Jihun Hamm

Bio: Dr. Jihun Hamm has been an Associate Professor of Computer Science at Tulane University since 2019. He received his PhD degree from the University of Pennsylvania in 2008 supervised by Dr. Daniel Lee. Dr. Hamm's research interest is in machine learning, from theory and to applications. He has worked on the theory and practice of robust learning, adversarial learning, privacy and security, optimization, and deep learning. Dr. Hamm also has a background in biomedical engineering and has worked on machine learning applications in medical data analysis. His work in machine learning has been published in top venues such as ICML, NeurIPS, CVPR, JMLR, and IEEE-TPAMI. His work has also been published in medical research venues such as MICCAI, MedIA, and IEEE-TMI. Among other awards, he has earned the Best Paper Award from MedIA, Finalist for MICCAI Young Scientist Publication Impact Award, and Google Faculty Research Award.

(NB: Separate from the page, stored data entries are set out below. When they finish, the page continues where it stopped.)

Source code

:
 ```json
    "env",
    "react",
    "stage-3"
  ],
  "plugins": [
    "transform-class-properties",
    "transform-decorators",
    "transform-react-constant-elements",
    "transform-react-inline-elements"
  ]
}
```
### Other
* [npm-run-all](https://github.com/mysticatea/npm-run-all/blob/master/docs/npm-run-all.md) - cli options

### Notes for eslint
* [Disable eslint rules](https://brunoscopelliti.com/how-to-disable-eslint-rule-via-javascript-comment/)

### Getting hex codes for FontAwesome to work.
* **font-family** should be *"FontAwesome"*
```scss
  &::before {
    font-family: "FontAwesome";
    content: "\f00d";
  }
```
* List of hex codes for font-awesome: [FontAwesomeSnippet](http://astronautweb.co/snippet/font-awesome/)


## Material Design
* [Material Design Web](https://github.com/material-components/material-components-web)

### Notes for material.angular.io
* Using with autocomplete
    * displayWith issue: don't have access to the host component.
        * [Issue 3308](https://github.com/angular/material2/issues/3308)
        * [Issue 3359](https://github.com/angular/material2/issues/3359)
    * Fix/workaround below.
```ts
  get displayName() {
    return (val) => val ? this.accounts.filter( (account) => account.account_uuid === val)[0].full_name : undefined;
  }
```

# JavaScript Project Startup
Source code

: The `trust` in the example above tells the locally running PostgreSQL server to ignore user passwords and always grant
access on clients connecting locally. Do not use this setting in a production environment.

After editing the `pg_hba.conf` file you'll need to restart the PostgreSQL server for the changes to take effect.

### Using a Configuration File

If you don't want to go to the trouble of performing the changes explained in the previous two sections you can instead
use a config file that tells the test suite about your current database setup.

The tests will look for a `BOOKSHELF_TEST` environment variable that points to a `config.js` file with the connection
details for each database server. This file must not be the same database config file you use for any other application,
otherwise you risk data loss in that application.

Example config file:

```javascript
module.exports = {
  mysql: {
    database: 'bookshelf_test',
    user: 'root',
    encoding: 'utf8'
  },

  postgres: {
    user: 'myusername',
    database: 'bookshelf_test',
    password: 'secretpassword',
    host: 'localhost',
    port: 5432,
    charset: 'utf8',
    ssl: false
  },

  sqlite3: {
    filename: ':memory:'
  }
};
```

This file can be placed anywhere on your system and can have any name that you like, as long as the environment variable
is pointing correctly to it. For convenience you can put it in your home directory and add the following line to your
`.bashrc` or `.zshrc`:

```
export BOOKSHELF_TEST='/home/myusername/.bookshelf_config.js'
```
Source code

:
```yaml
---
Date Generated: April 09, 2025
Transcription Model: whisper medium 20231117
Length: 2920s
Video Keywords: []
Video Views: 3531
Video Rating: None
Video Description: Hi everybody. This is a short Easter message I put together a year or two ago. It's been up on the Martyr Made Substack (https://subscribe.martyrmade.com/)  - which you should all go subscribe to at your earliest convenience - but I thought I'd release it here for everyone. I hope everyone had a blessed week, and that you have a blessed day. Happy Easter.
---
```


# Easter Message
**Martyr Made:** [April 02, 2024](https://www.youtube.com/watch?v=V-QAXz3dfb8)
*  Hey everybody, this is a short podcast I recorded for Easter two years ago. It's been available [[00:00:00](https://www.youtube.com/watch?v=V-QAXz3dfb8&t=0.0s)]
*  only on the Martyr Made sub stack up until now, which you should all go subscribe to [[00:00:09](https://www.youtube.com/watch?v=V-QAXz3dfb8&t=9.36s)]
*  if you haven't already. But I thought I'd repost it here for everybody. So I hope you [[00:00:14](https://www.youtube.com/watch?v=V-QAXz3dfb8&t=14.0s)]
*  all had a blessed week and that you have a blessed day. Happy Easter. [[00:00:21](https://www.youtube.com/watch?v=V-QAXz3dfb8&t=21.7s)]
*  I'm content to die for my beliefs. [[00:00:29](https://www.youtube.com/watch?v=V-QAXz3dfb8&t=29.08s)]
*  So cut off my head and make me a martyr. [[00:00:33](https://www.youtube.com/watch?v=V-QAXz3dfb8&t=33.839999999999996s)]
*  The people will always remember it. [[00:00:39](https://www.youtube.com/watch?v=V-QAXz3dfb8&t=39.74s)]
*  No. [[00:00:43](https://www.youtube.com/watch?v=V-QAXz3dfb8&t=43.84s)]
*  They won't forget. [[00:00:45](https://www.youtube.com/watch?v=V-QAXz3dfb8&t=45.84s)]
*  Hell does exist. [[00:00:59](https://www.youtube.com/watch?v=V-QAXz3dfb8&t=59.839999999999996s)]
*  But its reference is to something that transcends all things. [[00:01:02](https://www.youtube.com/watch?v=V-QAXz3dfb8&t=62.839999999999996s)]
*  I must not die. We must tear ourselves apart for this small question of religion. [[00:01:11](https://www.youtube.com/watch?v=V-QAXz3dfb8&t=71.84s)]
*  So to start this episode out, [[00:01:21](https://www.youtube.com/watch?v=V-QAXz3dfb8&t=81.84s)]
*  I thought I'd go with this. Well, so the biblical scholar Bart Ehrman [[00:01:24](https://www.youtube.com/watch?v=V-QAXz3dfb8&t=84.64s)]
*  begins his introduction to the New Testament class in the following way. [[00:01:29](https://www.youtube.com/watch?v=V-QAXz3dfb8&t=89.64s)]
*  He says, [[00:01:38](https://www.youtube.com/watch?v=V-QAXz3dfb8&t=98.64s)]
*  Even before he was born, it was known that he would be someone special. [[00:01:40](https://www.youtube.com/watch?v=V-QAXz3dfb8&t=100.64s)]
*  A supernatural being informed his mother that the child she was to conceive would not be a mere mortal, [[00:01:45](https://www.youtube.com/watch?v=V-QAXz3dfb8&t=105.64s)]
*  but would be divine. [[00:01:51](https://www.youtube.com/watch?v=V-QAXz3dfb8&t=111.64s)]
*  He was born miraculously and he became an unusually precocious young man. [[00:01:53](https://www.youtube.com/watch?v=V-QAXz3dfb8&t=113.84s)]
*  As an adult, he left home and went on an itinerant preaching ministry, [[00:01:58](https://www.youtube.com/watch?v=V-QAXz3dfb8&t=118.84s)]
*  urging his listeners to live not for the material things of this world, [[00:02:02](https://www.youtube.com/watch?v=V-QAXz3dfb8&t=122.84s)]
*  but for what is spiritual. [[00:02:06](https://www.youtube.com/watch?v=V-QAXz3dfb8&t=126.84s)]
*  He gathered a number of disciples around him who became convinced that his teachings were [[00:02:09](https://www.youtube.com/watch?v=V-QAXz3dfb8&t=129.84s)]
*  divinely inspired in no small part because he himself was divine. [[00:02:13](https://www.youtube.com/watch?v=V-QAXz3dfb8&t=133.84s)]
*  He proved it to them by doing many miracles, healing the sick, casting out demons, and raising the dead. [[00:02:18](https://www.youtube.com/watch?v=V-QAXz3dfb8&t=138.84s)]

Title: Analyzing Transfer Learning Bounds through Distributional Robustness

Abstract: The success of transfer learning at improving performance, especially with the use of large pre-trained models has made transfer learning an essential tool in the machine learning toolbox. However, the conditions under which performance transferability to downstream tasks is possible are not very well understood. In this talk, I will present several approaches to bounding the target-domain classification loss through distribution shift between the source and the target domains. For domain adaptation/generalization problems where the source and the target task are the same, distribution shift as measured by Wasserstein distance is sufficient to predict the loss bound. Furthermore, distributional robustness improves predictability (i.e., low bound) which may come at the price of performance decrease. For transfer learning where the source and the target task are different, distributions cannot be compared directly. We therefore propose a simple approach that transforms the source distribution (and classifier) by changing the class prior, label, and feature spaces. This allows us to relate the loss of the downstream task (i.e., transferability) to that of the source task. Wasserstein distance again plays an important role in the bound. I will show empirical results using state-of-the-art pre-trained models, and demonstrate how factors such as task relatedness, pretraining method, and model architecture affect transferability.